Ce qui risque de poser problème pour l’électorat, selon quelques députés néo-démocrates du Québec, c’est le port de signes religieux chez le dirigeant politique. 

En effet, Singh arbore un turban et un kirpan. Le Québec se démarque clairement du reste du Canada lorsqu’il est question du rapport entre la religion et la politique ; cette différence est d’ailleurs reconnue par Singh lui-même qui s’oppose au projet de loi 62 que le gouvernement du Québec souhaite adopter en vue de favoriser le respect de la neutralité religieuse de l’État et d’encadrer les demandes d’accommodements religieux. Même si certains collègues de Singh estiment que l’important n’est pas ce qu’il porte sur sa tête, mais ce qu’il a dans la tête, pour plusieurs critiques, l’identité religieuse du jeune chef risque d’influer sur sa politique. Le fait d’insister sur la visibilité de son identité religieuse – au moyen du port de signes religieux ostentatoires – dans la sphère politique peut être perçu comme une marque d’intransigeance de sa part.

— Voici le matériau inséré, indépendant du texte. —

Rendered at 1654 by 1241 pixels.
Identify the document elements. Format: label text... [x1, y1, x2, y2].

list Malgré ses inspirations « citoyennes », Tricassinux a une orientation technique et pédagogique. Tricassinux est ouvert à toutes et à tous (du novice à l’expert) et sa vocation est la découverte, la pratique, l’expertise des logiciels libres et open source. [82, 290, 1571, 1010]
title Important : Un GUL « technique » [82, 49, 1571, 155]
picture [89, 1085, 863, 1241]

La méfiance des Québécois à l’égard de la place de la religion dans les sphères publique et politique s’est confirmée lors du débat sur les accommodements religieux qui a donné lieu à la commission Bouchard-Taylor, des disputes concernant le port du kirpan à l’école publique, et du projet de charte des valeurs du Parti québécois. Lors des dernières élections fédérales, le malaise concernant la place de la religion dans les institutions gouvernementales s’est également fait ressentir, non seulement au Québec, mais aussi dans le reste du Canada, puisque la grande majorité des Canadiens et des Québécois se sont prononcés contre le port du voile intégral lors des cérémonies de citoyenneté, et favorisaient aussi le vote à visage découvert. Le refus d’un positionnement clair face à cette question sensible par l’ancien chef du NPD, Thomas Mulcair, a certes contribué à la perte des acquis du NPD au Québec et possiblement ailleurs au Canada. 

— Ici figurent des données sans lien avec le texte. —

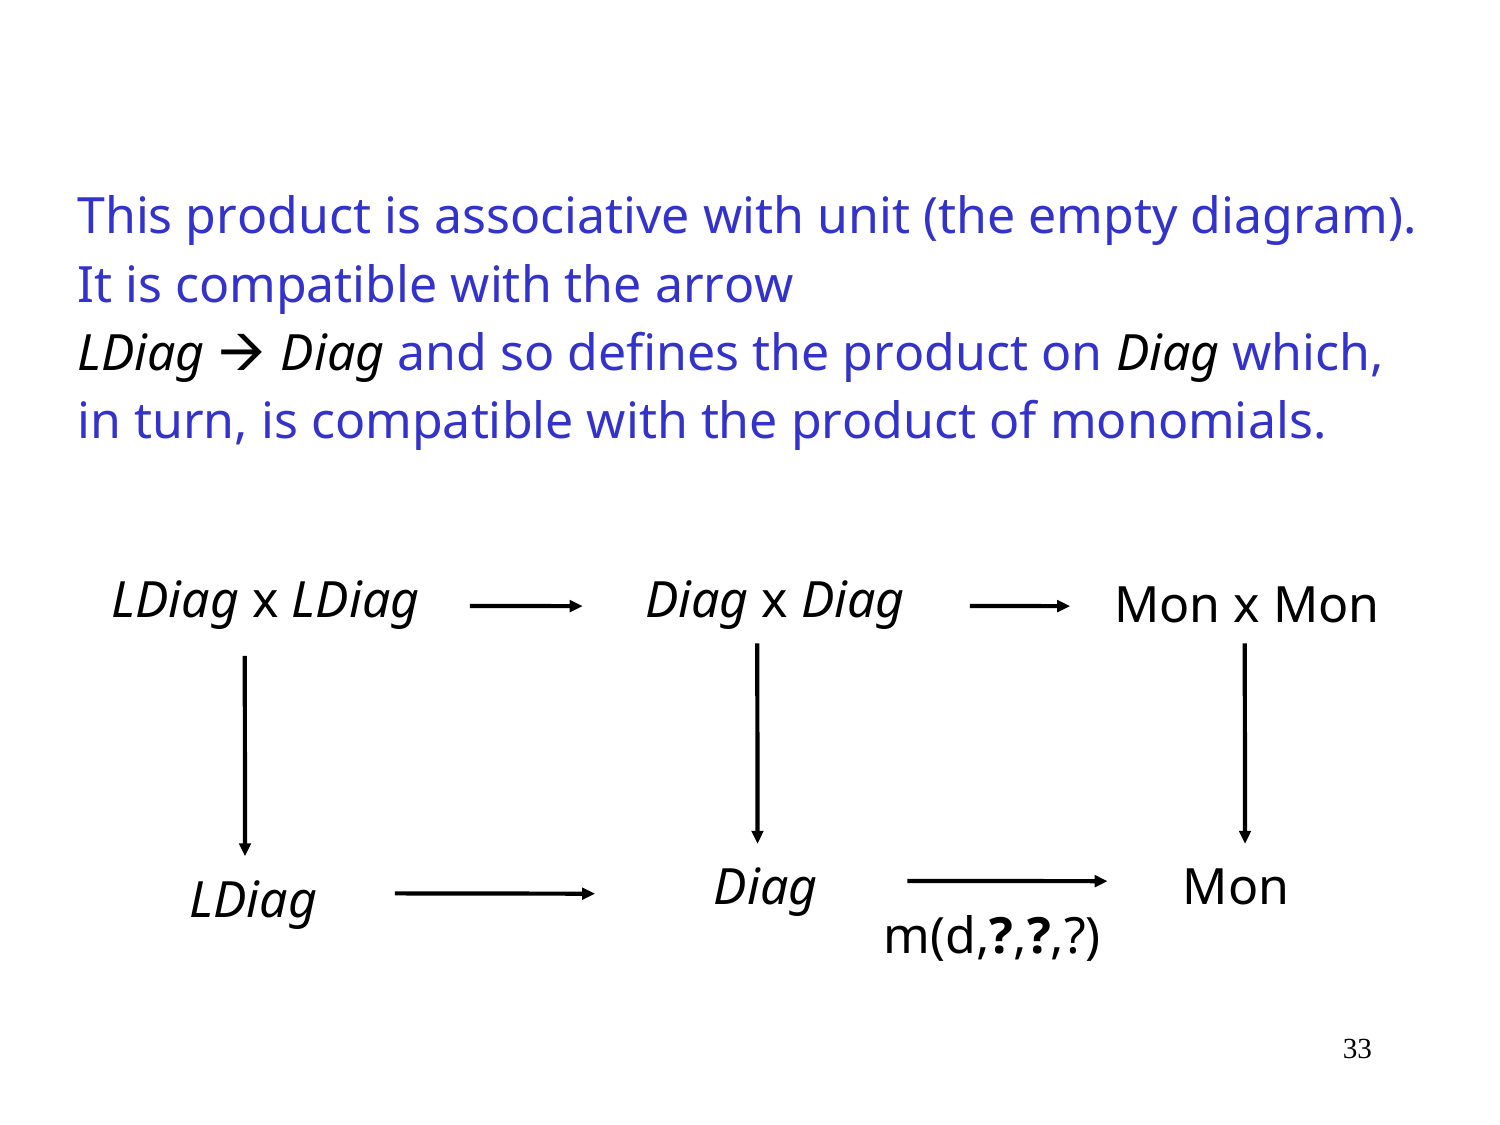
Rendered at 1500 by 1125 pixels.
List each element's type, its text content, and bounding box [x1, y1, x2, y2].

text_box LDiag x LDiag [96, 555, 435, 640]
text_box m(d,?,?,?) [869, 892, 1168, 968]
text_box Diag x Diag [630, 555, 920, 640]
text_box This product is associative with unit (the empty diagram). It is compatible with the arrow LDiag  Diag and so defines the product on Diag which, in turn, is compatible with the product of monomials. [62, 172, 1438, 462]
text_box Mon x Mon [1099, 561, 1395, 645]
text_box LDiag [174, 855, 333, 940]
text_box Mon [1167, 843, 1305, 928]
text_box Diag [698, 843, 833, 928]
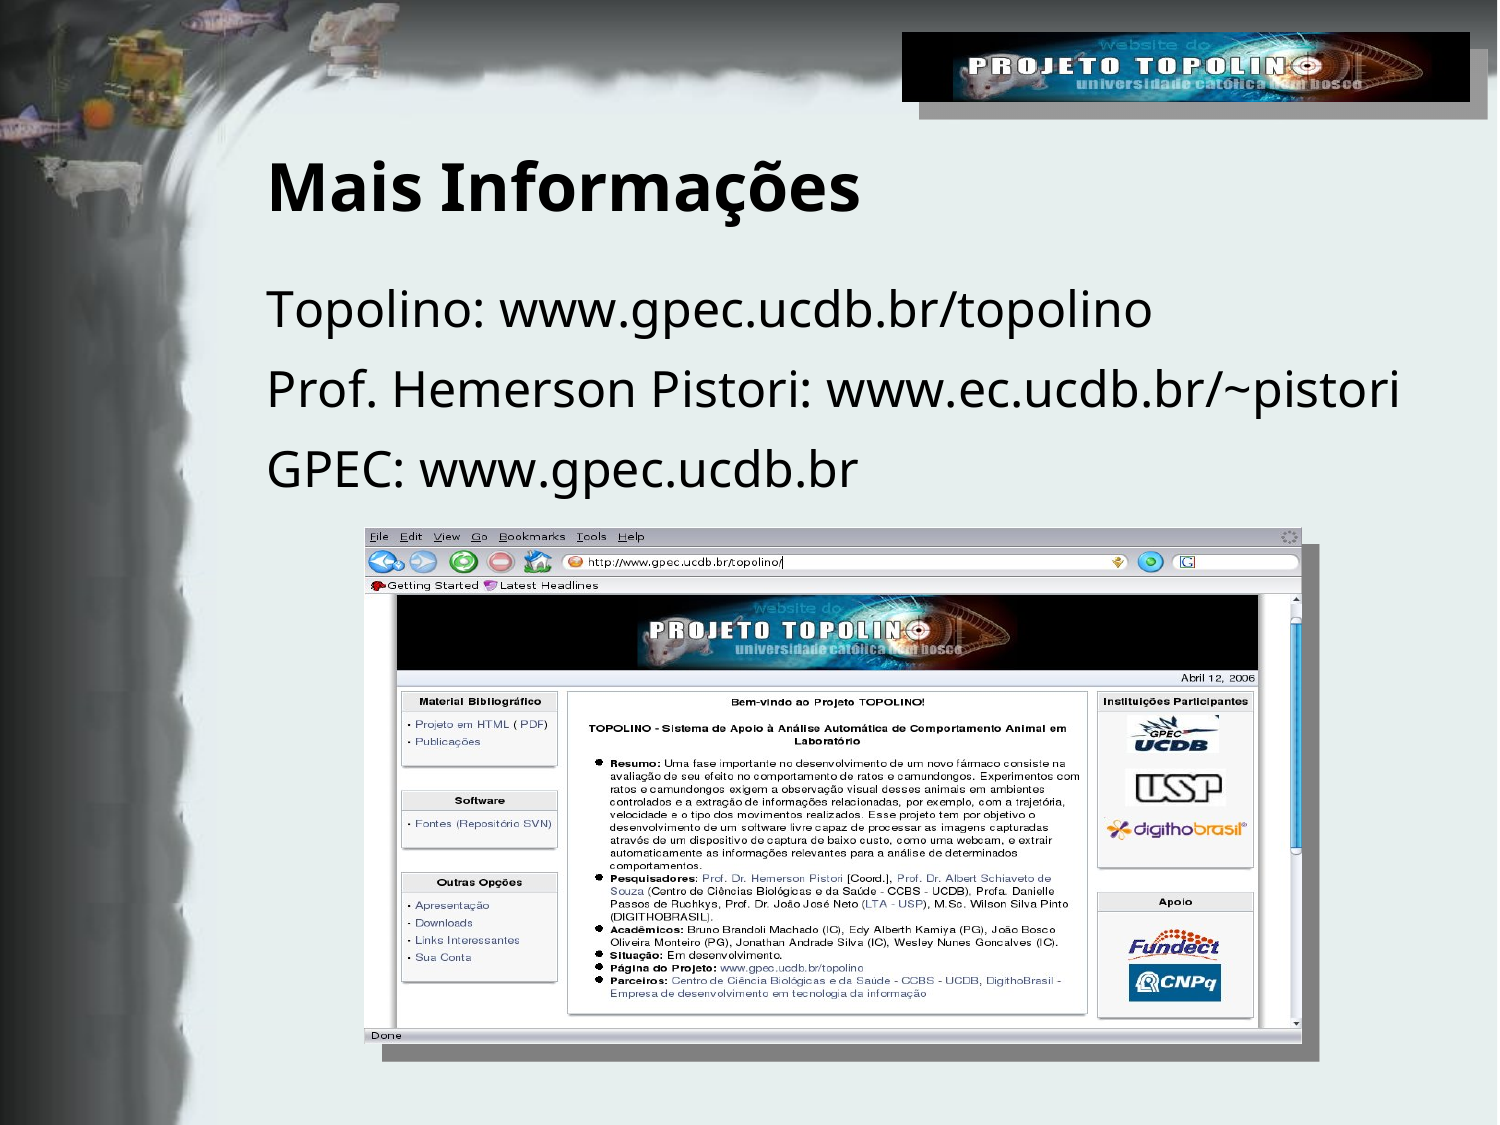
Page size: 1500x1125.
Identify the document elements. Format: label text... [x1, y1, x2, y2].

picture [0, 0, 1498, 1125]
title Mais Informações [252, 91, 1430, 267]
list Topolino: www.gpec.ucdb.br/topolino Prof. Hemerson Pistori: www.ec.ucdb.br/~pistori GPEC: www.gpec.ucdb.br [252, 267, 1475, 571]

Qu’en sera-t-il du turban et du kirpan de Singh si le voile intégral fut une raison suffisante, pour certains, de ne pas voter pour le NPD aux dernières élections fédérales ? Singh pourra-t-il vraiment convaincre les électeurs canadiens de lui faire confiance lorsqu’il dit croire à la séparation entre le religieux et l’État ? Sera-t-il en mesure de faire une percée comparable à celle de Layton au Québec ? 

Pour certains, la visibilité de l’identité religieuse de Singh pourrait en quelque sorte s’apparenter au col romain d’un prêtre. Peut-on croire qu’un prêtre arborant un tel signe religieux ostentatoire réussirait en politique québécoise ?

Nous revêtons tous de multiples identités qui parfois se recoupent entre elles. Cela étant dit, le politicien peut-il vraiment mettre son identité religieuse en veilleuse de manière à ce que ses croyances n’influencent pas ses actions politiques ? Les débats des dernières années sur le rôle de la religion dans la sphère publique poussent certains à se demander s’il y a une place pour l’identité religieuse en politique ou si seuls l’athée ou l’agnostique peuvent exercer le pouvoir. 

Il est clair que la venue du nouveau chef du NPD soulève déjà des questions et ravive les passions quant à la place des signes ostentatoires de l’identité religieuse dans la sphère politique.